父は2009年12月に、43年続いたクリニックを閉じました。43年といえば、約半世紀となります。私にもさまざまな思い出があり、そして私を育ててもらった場所でもあります。

となれば、父と母の思いは、一晩で語りつくせる様なものではありませんが、そうした話をちょっとする機会が先日ありました。

開業までの人事の話、さまざまな患者様との出会い、開業してからのスタッフ苦労話、趣味の話、・・・・と。

私自身のことに関する苦労話は、伺えませんでしたが、私もそれなりに面倒をかけたことであろうと思っています。

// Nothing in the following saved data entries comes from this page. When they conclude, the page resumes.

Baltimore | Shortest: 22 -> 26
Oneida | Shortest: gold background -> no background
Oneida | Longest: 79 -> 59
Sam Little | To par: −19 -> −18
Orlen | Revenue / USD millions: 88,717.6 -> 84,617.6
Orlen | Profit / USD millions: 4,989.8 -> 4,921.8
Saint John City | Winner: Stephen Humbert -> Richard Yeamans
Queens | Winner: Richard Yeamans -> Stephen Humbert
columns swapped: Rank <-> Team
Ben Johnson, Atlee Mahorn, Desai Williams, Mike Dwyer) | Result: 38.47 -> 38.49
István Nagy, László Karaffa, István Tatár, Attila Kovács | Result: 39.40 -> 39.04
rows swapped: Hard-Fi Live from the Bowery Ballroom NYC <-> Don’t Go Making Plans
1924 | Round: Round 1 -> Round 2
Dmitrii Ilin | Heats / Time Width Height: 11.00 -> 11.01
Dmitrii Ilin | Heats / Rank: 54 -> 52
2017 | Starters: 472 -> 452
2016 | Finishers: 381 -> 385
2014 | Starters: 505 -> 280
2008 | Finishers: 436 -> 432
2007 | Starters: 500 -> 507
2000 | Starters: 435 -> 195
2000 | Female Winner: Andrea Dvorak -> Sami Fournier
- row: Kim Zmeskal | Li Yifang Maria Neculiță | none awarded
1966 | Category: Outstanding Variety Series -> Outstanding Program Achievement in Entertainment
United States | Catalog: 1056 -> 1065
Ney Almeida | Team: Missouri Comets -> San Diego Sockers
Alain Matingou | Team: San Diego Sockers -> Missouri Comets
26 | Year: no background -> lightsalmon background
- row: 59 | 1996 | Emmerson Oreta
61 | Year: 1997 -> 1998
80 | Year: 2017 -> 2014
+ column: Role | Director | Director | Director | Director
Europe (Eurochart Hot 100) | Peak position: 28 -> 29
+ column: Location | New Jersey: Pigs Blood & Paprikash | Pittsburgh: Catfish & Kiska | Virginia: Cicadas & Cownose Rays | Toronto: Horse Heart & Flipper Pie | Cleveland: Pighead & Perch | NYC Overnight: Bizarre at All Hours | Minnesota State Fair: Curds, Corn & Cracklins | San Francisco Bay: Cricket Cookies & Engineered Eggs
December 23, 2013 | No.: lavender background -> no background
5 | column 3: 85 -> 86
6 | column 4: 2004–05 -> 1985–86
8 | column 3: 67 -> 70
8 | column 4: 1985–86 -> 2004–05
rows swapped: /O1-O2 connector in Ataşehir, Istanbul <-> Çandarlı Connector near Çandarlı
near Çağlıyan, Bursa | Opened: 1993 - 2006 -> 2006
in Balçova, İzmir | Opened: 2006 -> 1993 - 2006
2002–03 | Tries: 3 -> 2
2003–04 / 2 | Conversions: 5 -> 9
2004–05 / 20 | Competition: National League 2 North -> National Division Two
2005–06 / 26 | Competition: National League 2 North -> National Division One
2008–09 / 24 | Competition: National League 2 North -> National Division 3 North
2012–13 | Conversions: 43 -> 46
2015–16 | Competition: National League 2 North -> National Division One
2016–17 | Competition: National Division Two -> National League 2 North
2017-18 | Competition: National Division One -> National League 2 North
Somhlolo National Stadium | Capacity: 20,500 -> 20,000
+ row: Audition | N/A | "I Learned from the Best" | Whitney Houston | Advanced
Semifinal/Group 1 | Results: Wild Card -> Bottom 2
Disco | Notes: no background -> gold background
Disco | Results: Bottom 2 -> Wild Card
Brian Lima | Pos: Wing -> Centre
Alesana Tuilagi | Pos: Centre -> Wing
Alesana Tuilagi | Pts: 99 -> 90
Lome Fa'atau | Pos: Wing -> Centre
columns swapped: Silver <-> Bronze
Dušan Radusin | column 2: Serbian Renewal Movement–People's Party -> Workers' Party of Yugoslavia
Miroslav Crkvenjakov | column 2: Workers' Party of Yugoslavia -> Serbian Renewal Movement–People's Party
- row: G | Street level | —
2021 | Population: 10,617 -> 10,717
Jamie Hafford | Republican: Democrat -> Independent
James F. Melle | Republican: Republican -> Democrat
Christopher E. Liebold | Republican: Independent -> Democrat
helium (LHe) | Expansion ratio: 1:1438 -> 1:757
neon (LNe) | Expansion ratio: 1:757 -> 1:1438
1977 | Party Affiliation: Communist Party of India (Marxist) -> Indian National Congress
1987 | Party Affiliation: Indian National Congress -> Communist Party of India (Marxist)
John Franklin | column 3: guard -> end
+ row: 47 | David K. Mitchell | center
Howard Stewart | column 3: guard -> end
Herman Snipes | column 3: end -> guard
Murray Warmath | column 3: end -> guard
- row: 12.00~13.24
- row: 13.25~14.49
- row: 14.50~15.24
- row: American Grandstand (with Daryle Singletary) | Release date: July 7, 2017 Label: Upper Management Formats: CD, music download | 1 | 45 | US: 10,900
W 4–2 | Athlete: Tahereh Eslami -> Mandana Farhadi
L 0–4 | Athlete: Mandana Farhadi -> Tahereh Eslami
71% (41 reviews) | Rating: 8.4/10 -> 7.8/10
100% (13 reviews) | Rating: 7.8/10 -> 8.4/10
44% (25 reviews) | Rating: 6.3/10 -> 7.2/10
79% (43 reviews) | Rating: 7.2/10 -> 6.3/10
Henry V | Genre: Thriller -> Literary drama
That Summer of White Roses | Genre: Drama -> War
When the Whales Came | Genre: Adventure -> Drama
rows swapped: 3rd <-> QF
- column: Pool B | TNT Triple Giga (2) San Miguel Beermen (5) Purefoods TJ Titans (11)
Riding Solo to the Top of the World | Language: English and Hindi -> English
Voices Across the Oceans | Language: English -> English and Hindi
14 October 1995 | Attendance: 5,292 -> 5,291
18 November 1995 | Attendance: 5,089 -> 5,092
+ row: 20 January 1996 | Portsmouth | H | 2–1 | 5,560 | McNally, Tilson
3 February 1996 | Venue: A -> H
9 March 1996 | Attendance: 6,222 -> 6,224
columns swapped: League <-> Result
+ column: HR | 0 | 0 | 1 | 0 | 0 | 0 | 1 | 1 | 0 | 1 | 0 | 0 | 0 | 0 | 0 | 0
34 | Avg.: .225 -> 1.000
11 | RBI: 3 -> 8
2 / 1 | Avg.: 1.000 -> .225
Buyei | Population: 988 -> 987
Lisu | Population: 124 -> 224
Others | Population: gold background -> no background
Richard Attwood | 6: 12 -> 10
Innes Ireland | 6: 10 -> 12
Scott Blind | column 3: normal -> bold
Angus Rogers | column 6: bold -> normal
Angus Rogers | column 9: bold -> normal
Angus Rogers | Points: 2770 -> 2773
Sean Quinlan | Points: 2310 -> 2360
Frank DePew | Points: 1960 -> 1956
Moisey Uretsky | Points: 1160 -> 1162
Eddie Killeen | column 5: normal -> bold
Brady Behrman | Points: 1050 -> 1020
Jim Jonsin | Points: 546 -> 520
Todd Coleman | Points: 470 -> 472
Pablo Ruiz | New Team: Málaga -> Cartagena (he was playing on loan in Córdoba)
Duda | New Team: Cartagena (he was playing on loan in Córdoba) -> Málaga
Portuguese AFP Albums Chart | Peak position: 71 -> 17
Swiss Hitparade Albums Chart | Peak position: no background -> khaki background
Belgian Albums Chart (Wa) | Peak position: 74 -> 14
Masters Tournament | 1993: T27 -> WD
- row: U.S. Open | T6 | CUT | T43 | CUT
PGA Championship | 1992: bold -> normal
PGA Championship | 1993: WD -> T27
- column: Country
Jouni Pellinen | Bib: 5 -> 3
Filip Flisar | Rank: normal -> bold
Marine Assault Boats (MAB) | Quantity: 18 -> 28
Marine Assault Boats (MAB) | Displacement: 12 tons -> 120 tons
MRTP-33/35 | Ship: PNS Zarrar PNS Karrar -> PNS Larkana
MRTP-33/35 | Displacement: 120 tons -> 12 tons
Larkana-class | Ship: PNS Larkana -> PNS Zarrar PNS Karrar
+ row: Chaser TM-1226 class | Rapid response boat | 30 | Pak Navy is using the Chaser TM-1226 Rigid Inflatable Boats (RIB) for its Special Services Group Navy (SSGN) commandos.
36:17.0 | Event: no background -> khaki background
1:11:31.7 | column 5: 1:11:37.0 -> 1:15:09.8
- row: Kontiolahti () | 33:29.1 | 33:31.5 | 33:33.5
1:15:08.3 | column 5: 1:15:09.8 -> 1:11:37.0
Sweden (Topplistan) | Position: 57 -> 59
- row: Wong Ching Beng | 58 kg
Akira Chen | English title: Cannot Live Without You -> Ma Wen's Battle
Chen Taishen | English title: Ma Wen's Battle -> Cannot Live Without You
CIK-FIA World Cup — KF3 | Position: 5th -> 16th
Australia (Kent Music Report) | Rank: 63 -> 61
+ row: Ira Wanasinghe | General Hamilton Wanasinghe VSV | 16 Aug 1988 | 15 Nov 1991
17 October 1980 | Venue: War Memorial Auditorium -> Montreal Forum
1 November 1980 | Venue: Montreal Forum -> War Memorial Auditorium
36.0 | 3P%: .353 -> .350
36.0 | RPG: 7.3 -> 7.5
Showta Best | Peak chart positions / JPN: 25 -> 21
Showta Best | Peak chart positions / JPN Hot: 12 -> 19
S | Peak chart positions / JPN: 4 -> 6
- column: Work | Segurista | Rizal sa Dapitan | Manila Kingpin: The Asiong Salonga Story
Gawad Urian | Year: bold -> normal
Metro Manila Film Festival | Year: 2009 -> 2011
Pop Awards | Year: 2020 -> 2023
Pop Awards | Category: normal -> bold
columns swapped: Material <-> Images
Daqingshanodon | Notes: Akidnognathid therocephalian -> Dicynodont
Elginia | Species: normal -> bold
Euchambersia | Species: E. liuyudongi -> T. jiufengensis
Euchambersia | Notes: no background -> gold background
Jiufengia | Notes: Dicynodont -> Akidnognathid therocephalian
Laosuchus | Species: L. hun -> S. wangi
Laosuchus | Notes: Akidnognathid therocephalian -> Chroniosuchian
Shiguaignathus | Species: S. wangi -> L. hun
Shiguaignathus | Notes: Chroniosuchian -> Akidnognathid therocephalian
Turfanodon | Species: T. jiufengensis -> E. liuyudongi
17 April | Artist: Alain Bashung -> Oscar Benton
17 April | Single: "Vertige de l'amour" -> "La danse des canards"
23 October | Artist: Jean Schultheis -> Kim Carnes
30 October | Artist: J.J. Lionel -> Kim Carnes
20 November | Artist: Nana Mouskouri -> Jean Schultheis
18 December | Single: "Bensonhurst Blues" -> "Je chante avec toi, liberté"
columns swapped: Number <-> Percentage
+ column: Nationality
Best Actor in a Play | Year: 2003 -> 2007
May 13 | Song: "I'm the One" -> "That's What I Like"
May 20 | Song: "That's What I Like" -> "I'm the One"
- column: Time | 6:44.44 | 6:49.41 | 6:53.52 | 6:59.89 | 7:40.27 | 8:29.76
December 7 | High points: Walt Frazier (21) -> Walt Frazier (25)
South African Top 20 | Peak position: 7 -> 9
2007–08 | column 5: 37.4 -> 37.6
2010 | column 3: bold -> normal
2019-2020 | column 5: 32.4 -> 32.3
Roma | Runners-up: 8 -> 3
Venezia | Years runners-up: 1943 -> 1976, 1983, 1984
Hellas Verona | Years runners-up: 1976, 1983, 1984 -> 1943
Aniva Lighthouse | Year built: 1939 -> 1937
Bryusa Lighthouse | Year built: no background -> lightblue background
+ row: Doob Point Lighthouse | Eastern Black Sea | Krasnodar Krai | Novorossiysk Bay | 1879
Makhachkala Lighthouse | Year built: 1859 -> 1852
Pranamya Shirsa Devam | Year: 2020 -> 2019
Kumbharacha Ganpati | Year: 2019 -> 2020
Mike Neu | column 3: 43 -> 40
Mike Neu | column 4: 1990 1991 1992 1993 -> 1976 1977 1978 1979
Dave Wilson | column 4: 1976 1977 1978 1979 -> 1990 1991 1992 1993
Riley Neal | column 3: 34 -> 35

父の話の中で印象的であったのは、43年間病気で休んだことがない、というものでした。無事これ名馬なり、というわけではないでしょうが、診療を続けるということは、鉄人の体が必要であろうと、改めて感じました。

スポーツ観戦とお酒と焼き肉を愛し、市内で開かれる学会に喜んで参加し、愛犬(昔は私の息子の愛犬でしたが、諸事情により里子ならぬ里犬となりました)を助手席に乗せて運転する、そうした日々を続ける父の健康がいつまでの続くことを切に願っています。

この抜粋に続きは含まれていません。